+++ Excerpted data +++

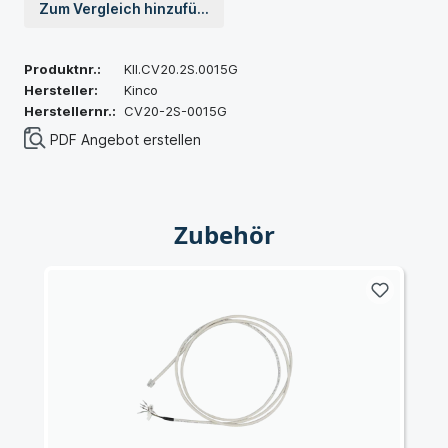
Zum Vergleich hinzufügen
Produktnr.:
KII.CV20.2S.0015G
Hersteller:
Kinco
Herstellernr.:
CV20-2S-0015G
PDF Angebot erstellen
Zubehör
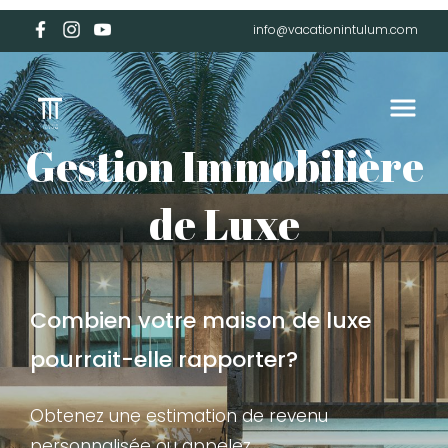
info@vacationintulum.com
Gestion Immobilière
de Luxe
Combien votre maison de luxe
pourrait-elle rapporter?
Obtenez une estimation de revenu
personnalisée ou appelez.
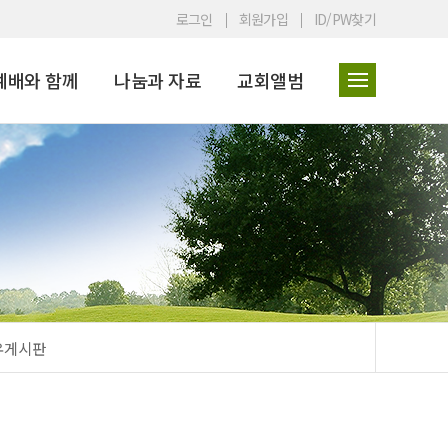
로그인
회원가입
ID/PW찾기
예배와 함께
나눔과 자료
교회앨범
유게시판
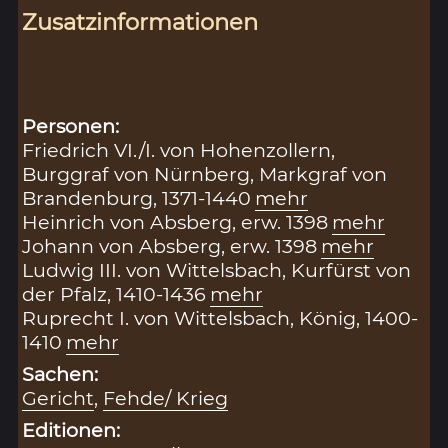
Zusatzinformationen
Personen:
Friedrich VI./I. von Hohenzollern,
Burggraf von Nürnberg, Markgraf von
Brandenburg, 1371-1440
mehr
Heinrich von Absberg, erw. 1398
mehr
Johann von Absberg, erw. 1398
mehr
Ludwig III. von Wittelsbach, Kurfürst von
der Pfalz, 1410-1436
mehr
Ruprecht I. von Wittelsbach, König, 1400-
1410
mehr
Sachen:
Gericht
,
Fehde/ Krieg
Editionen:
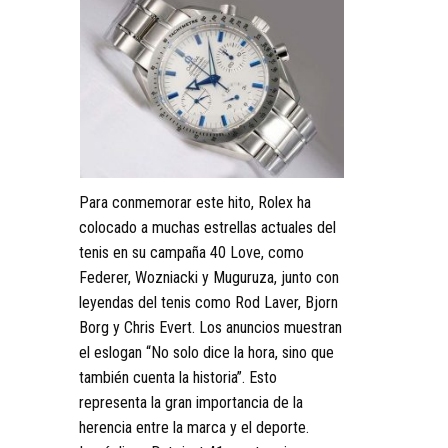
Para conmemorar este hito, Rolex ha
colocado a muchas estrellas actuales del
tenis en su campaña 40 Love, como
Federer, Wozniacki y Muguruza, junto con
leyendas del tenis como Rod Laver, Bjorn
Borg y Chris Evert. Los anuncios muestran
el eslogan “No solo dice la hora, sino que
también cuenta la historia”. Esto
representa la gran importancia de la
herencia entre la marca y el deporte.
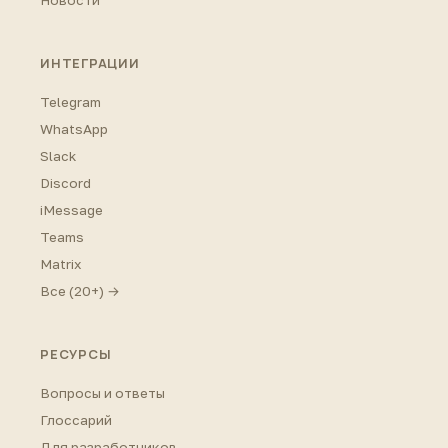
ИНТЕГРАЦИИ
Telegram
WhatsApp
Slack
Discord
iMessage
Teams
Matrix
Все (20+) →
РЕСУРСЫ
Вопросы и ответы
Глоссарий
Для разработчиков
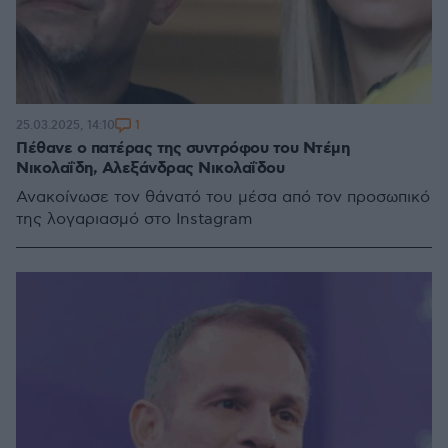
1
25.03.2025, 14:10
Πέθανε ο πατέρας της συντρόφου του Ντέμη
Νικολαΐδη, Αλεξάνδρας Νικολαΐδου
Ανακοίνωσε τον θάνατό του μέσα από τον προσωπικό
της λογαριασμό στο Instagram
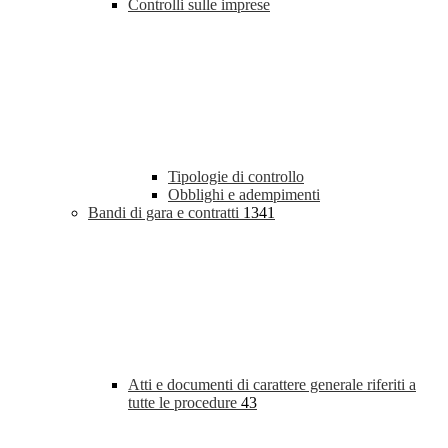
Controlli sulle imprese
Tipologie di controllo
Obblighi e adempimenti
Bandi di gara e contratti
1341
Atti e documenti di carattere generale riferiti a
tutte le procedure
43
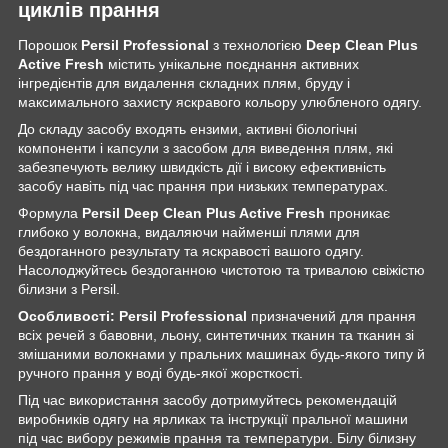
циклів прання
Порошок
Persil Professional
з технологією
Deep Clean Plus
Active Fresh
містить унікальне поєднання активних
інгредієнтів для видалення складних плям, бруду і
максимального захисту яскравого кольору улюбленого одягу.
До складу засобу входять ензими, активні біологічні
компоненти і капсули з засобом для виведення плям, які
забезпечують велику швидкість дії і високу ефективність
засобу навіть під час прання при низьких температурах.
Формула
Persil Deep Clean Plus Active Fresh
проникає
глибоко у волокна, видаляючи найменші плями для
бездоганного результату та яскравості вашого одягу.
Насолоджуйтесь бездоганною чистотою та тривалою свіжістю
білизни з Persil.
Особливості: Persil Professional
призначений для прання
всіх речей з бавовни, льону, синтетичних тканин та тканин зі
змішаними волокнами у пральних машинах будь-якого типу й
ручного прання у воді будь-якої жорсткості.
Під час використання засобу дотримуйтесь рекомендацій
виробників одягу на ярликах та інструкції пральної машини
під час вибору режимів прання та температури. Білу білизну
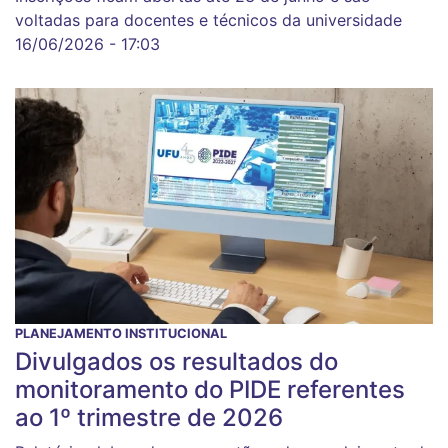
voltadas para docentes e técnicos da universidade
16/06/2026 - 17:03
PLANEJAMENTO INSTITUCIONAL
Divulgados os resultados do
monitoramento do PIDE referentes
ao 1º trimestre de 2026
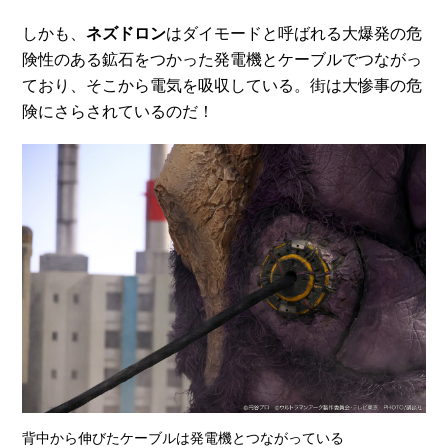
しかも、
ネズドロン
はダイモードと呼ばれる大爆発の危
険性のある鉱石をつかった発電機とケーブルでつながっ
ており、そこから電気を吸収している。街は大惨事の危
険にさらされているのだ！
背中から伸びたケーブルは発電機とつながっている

+++

If pictures appear in the data, omit them and copy all other parts exactly.

Zum Vergleich hinzufügen
Produktnr.:
KII.CV20.2S.0015G
Hersteller:
Kinco
Herstellernr.:
CV20-2S-0015G
PDF Angebot erstellen
Zubehör
info@vacationintulum.com
Gestion Immobilière
de Luxe
Combien votre maison de luxe
pourrait-elle rapporter?
Obtenez une estimation de revenu
personnalisée ou appelez.
로그인
회원가입
ID/PW찾기
예배와 함께
나눔과 자료
교회앨범
유게시판
Zusatzinformationen
Personen:
Friedrich VI./I. von Hohenzollern,
Burggraf von Nürnberg, Markgraf von
Brandenburg, 1371-1440
mehr
Heinrich von Absberg, erw. 1398
mehr
Johann von Absberg, erw. 1398
mehr
Ludwig III. von Wittelsbach, Kurfürst von
der Pfalz, 1410-1436
mehr
Ruprecht I. von Wittelsbach, König, 1400-
1410
mehr
Sachen:
Gericht
,
Fehde/ Krieg
Editionen:
Para conmemorar este hito, Rolex ha
colocado a muchas estrellas actuales del
tenis en su campaña 40 Love, como
Federer, Wozniacki y Muguruza, junto con
leyendas del tenis como Rod Laver, Bjorn
Borg y Chris Evert. Los anuncios muestran
el eslogan “No solo dice la hora, sino que
también cuenta la historia”. Esto
representa la gran importancia de la
herencia entre la marca y el deporte.
ИНТЕГРАЦИИ
Telegram
WhatsApp
Slack
Discord
iMessage
Teams
Matrix
Все (20+) →
РЕСУРСЫ
Вопросы и ответы
Глоссарий
Для разработчиков
1
25.03.2025, 14:10
Πέθανε ο πατέρας της συντρόφου του Ντέμη
Νικολαΐδη, Αλεξάνδρας Νικολαΐδου
Ανακοίνωσε τον θάνατό του μέσα από τον προσωπικό
της λογαριασμό στο Instagram
Controlli sulle imprese
Tipologie di controllo
Obblighi e adempimenti
Bandi di gara e contratti
1341
Atti e documenti di carattere generale riferiti a
tutte le procedure
43
циклів прання
Порошок
Persil Professional
з технологією
Deep Clean Plus
Active Fresh
містить унікальне поєднання активних
інгредієнтів для видалення складних плям, бруду і
максимального захисту яскравого кольору улюбленого одягу.
До складу засобу входять ензими, активні біологічні
компоненти і капсули з засобом для виведення плям, які
забезпечують велику швидкість дії і високу ефективність
засобу навіть під час прання при низьких температурах.
Формула
Persil Deep Clean Plus Active Fresh
проникає
глибоко у волокна, видаляючи найменші плями для
бездоганного результату та яскравості вашого одягу.
Насолоджуйтесь бездоганною чистотою та тривалою свіжістю
білизни з Persil.
Особливості: Persil Professional
призначений для прання
всіх речей з бавовни, льону, синтетичних тканин та тканин зі
змішаними волокнами у пральних машинах будь-якого типу й
ручного прання у воді будь-якої жорсткості.
Під час використання засобу дотримуйтесь рекомендацій
виробників одягу на ярликах та інструкції пральної машини
під час вибору режимів прання та температури. Білу білизну
voltadas para docentes e técnicos da universidade
16/06/2026 - 17:03
PLANEJAMENTO INSTITUCIONAL
Divulgados os resultados do
monitoramento do PIDE referentes
ao 1º trimestre de 2026
しかも、
ネズドロン
はダイモードと呼ばれる大爆発の危
険性のある鉱石をつかった発電機とケーブルでつながっ
ており、そこから電気を吸収している。街は大惨事の危
険にさらされているのだ！
背中から伸びたケーブルは発電機とつながっている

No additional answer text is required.